AP Success - AP US History: Bank Panics of 1930 to 1933
The Great Depression had a significant effect on banks. Many collapsed, meaning their depositors lost everything.
When a bank needed cash, because its customers were panicking and withdrawing funds en masse, the bank had to turn to its correspondent, which might be faced with requests from many banks simultaneously or might be beset by depositor runs itself. The correspondent bank also might not have the funds on hand because its reserves consisted of checks in the mail, rather than cash in its vault. If so, the correspondent would, in turn, have to request reserves from another correspondent bank…

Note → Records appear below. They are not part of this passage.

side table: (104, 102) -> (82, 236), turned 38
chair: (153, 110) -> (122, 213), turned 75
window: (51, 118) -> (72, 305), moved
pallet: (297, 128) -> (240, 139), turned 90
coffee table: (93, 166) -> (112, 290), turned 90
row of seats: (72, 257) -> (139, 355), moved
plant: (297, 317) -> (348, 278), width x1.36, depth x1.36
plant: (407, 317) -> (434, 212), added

The [bank panics caused] deflation because they convinced bankers to accumulate reserves and the public to hoard cash…Together, hoarding and accumulating reduced the supply of money…As the stock of money declined, the prices of goods necessarily followed.
Deflation harmed the economy in many ways. Deflation forced banks, firms, and debtors into bankruptcy; distorted economic decision-making; reduced consumption; and increased unemployment.

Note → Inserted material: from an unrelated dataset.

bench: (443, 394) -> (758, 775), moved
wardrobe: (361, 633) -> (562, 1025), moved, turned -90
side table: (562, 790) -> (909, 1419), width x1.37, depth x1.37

Gary Richardson. “Banking Panics of 1930-31.” The Federal Reserve History, 2013.
Question 1
Briefly describe ONE negative effect of bank runs described in the excerpt.
Question 2
Briefly explain ONE historical development that led to the bank runs described in the excerpt.
Question 3
Briefly evaluate the effectiveness of ONE strategy President Franklin Roosevelt took to restore faith in the banking system.